Another disappointing jobs report
The U.S. economy added 113,000 jobs in January, and the nation’s unemployment rate dropped slightly to 6.6. percent, according to the Labor Department’s monthly jobs report. That fell short of economists’ projections of 181,000 new jobs — partly due to poor weather and the expiration of unemployment benefits in December. Some economists also believe the expiration of emergency jobless benefits could skew the labor force participation rate, since people must be actively searching for work to be eligible for the benefits. The labor rate participation rate in January was 63 percent, up slightly from 62.8 percent in December.
Milk prices set to drop 30 cents after Farm Bill is signed
Residents across Louisiana will see the price of milk drop by approximately 30 cents a gallon once President Barak Obama signs the new farm bill that cleared Congress this week. Prices for milk in Louisiana have remained at record highs for about a year, primarily due to instability in the market. That problem was fixed when lawmakers replaced federal cash payments to farmers with an expanded crop insurance programs that compensates farmers if they face financial ruin because of unpredictable weather and market conditions.

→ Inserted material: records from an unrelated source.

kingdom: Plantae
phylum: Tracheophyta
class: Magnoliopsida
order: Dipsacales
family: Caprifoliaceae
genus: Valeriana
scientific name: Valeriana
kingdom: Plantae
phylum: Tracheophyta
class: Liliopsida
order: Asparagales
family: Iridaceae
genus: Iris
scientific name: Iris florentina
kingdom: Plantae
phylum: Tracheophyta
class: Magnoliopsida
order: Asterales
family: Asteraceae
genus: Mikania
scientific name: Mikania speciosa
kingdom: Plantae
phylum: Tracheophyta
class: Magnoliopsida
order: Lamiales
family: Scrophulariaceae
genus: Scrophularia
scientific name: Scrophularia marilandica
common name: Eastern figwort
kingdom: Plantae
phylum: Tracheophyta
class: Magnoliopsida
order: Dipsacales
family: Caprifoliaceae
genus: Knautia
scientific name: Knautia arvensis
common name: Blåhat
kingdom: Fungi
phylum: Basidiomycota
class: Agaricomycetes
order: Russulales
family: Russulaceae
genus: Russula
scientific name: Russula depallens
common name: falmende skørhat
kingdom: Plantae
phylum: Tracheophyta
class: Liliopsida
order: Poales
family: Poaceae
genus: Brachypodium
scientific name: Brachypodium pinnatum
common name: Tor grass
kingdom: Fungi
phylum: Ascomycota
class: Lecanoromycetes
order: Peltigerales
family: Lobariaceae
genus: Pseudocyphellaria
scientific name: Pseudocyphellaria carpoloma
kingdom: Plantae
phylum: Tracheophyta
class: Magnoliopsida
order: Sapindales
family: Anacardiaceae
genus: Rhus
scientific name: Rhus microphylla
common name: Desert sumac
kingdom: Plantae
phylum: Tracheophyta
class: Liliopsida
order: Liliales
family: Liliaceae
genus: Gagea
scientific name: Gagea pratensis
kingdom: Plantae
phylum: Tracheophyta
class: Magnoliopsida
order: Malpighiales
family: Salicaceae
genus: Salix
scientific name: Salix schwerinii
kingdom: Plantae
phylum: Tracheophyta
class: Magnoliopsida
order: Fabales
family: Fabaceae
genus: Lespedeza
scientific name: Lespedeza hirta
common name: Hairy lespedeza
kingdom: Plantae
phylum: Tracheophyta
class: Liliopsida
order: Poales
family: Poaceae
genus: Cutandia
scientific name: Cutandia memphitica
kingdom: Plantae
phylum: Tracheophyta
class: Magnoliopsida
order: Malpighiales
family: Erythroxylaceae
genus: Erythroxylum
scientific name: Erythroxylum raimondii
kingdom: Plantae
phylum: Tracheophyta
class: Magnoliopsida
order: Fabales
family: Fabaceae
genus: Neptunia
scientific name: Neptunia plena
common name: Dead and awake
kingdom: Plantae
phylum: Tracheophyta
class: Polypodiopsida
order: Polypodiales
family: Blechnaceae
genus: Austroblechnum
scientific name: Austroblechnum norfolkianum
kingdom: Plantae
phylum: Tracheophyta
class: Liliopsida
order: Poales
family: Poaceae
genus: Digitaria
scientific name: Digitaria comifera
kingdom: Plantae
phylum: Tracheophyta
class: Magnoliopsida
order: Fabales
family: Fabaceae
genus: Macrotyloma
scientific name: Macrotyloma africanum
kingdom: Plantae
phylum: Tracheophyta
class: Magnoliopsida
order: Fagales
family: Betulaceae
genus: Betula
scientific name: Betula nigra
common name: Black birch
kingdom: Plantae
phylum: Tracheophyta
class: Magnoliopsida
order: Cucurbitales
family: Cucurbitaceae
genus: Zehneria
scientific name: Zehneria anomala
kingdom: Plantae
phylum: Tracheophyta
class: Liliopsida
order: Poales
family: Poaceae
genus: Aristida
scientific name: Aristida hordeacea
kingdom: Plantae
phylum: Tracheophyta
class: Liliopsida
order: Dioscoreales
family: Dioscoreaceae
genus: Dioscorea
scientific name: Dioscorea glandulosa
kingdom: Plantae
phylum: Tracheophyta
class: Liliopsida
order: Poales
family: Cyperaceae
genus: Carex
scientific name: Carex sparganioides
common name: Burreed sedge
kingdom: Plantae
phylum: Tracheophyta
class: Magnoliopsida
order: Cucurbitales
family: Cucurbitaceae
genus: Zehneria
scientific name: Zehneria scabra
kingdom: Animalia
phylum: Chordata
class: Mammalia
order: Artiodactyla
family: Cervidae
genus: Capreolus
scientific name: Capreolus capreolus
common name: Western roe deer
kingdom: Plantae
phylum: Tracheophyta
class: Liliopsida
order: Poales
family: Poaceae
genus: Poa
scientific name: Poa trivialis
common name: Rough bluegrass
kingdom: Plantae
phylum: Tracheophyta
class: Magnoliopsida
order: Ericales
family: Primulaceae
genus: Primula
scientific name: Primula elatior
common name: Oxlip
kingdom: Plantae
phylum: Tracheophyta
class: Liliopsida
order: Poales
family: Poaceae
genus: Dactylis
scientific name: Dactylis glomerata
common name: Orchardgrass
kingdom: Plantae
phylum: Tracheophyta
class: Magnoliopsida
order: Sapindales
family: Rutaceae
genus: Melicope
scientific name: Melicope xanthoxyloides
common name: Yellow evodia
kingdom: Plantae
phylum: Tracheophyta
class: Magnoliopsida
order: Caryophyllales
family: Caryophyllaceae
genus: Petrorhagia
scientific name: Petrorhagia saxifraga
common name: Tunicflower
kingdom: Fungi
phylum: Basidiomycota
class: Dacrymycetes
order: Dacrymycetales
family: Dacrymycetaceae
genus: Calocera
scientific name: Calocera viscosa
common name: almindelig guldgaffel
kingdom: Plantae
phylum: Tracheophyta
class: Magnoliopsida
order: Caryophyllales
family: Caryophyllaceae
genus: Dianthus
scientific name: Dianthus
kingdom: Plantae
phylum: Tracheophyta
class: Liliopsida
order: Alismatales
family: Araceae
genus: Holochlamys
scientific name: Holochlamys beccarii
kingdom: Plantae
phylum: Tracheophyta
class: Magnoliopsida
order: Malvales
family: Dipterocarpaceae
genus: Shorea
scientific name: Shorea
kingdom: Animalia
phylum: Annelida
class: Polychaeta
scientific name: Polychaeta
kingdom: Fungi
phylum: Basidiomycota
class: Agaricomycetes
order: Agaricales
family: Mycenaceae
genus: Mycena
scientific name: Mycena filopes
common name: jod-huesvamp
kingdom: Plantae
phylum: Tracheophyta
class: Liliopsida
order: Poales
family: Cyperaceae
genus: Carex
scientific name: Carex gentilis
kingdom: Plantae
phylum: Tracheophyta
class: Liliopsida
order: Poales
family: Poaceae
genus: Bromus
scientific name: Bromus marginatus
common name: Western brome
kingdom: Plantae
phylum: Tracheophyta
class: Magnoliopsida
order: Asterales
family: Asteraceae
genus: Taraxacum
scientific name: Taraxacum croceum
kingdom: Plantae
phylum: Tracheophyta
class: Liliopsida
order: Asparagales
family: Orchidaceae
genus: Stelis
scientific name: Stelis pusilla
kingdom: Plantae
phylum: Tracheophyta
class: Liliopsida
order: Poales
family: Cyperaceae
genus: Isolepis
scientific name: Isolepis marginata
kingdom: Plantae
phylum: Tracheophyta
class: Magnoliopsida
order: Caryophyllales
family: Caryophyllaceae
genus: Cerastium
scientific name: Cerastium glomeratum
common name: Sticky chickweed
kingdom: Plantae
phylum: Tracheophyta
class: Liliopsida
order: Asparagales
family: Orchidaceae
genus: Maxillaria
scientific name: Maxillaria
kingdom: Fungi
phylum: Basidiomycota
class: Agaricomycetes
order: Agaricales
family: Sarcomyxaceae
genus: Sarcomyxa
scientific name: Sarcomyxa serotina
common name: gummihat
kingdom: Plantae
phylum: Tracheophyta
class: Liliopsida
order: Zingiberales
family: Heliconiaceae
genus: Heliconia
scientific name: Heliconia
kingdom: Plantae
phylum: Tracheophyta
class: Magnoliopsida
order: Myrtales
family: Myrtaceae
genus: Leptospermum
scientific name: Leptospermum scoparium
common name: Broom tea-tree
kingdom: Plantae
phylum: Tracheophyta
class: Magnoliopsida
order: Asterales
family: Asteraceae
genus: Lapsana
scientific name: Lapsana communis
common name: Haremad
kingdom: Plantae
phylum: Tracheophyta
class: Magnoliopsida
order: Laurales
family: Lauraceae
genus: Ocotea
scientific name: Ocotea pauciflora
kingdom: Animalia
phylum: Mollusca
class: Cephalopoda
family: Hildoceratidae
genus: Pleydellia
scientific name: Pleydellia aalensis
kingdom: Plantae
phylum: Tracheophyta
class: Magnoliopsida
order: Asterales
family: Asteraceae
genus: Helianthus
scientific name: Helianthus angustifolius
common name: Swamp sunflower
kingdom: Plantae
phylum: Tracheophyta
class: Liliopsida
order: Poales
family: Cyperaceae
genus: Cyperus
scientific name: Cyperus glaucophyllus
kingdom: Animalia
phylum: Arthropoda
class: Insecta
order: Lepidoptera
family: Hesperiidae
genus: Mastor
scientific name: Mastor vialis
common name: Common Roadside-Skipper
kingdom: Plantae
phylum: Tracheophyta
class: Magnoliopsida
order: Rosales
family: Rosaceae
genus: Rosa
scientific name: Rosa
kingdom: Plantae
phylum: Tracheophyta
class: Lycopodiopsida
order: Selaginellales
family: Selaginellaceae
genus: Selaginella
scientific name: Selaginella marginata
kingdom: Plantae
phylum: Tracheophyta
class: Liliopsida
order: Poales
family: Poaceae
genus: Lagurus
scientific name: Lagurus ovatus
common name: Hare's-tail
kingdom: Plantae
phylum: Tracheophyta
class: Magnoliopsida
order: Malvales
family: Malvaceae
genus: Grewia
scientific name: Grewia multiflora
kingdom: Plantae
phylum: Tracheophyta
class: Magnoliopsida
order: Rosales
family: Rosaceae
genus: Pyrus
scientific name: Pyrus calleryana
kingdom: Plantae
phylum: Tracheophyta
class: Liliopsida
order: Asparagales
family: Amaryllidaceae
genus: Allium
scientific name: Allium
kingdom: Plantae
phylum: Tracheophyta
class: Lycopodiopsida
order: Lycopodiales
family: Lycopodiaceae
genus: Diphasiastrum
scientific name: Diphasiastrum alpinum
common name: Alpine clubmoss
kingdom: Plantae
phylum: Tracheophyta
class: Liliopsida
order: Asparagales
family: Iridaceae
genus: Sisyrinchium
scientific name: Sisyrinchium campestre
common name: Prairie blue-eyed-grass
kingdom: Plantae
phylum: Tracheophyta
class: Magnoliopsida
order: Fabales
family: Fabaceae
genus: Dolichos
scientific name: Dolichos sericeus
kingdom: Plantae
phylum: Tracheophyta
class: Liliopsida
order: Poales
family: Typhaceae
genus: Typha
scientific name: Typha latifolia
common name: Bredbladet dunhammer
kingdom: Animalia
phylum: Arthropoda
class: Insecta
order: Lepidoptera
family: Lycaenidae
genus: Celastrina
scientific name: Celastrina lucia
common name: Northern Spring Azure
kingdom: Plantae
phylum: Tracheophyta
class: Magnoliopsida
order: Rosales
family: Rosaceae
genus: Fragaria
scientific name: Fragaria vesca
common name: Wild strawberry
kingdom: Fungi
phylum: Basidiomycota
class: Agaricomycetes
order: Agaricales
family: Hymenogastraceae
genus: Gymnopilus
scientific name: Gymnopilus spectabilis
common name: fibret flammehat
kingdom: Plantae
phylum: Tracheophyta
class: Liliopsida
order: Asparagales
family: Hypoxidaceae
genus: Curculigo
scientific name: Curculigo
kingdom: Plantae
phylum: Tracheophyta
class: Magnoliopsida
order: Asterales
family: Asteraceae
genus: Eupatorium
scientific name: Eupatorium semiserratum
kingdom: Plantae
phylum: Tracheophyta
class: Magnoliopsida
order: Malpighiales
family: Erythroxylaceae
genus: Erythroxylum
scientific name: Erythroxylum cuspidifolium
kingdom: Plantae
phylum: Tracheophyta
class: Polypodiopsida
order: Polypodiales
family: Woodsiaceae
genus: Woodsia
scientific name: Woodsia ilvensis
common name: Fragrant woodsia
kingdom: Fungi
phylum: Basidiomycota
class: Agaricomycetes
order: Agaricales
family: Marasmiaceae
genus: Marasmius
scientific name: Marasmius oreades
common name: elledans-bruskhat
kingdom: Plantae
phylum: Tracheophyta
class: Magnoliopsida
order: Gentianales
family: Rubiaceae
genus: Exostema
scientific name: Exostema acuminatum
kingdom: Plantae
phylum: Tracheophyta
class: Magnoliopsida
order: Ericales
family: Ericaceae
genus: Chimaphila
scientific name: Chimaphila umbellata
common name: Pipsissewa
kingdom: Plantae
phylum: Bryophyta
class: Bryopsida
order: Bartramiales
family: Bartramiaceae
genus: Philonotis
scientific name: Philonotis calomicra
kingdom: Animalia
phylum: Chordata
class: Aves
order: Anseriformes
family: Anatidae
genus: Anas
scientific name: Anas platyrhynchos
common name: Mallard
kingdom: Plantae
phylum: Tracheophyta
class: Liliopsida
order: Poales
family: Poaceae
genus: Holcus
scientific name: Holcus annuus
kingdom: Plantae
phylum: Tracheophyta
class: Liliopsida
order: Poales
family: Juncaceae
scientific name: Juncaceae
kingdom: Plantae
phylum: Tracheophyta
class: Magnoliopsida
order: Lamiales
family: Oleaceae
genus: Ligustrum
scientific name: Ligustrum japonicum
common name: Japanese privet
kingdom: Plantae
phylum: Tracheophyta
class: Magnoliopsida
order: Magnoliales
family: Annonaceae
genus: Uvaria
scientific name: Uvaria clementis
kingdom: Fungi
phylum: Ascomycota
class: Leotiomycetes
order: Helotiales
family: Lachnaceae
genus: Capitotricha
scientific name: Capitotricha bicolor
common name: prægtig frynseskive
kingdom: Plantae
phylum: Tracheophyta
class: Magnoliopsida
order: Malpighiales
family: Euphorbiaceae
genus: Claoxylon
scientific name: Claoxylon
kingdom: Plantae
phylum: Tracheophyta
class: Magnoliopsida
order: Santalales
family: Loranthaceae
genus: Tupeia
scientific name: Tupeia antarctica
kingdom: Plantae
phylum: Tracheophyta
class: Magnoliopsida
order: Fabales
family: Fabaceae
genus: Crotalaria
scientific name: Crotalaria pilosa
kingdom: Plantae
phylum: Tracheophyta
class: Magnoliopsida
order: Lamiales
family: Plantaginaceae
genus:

154 state workers not notified of job termination
Employees from the recently closed JetsonCenter for Youth held a community meeting Thursday to express their concerns that they were wrongfully terminated. According to the attendees, state officials neither notified all workers that the center would be closed nor had a layoff plan approved by the state Civil Service Board before layoff intentions were announced — a violation of state civil service laws. The state Office of Juvenile Services did offer some employees jobs in Monroe, but those jobs would require up to eight-hour-long round trip commutes between worker’s jobs and their homes in Baton Rouge. State officials appeared unapologetic for the way they closed the facility, only stating that the center was unsafe and costly to operate.